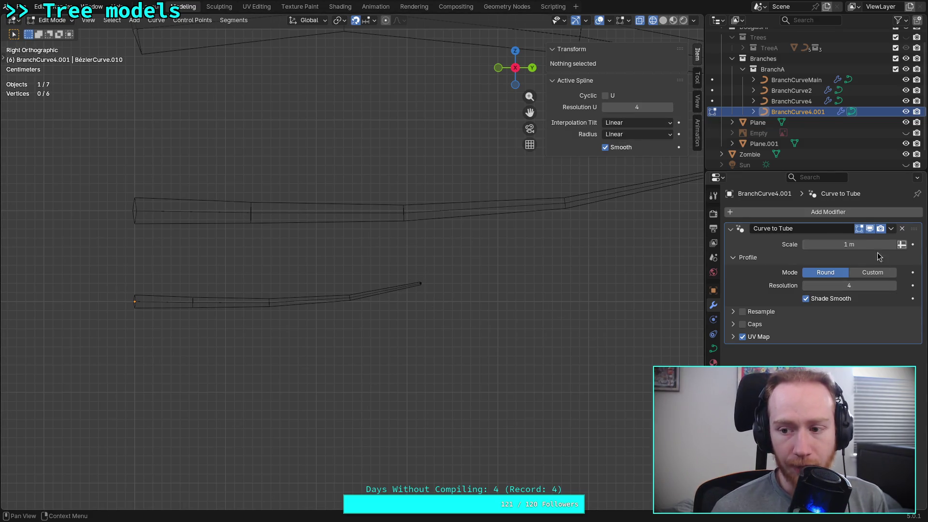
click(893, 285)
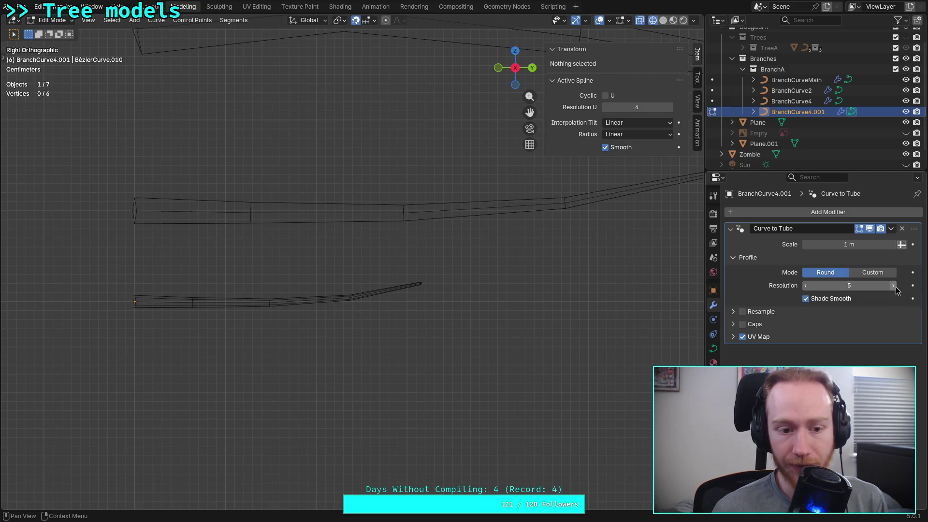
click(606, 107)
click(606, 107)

● ● ● ● ●

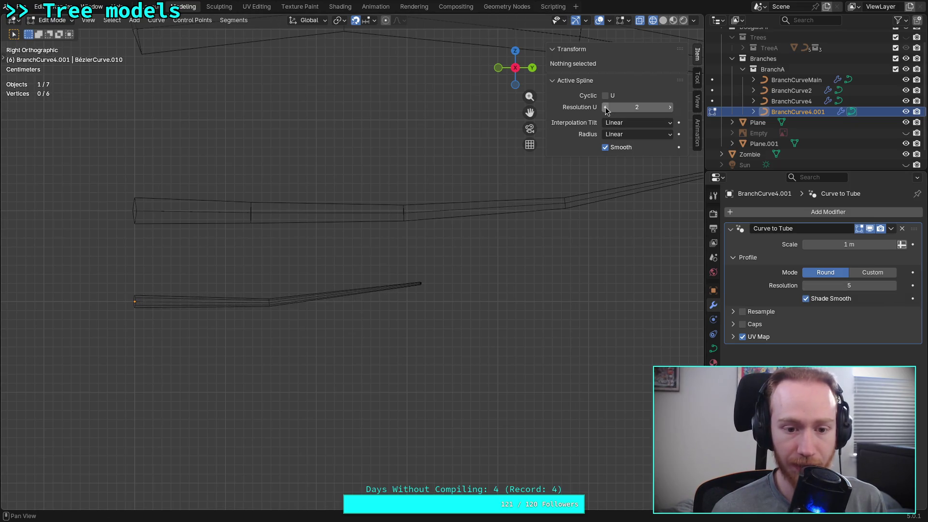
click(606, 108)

● ● ● ● ●

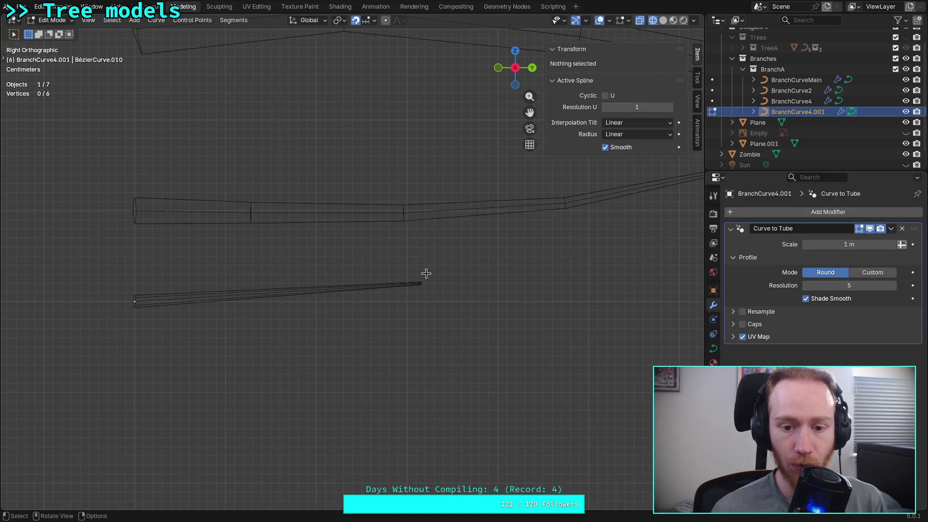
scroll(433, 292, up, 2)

● ● ● ● ●

■ EXERCISE INSTRUCTIONS
Search the material above for lines containing the string "click", then pull them out.

■ THE COMPLETED TASK
click(893, 285)
click(606, 107)
click(606, 107)
click(606, 108)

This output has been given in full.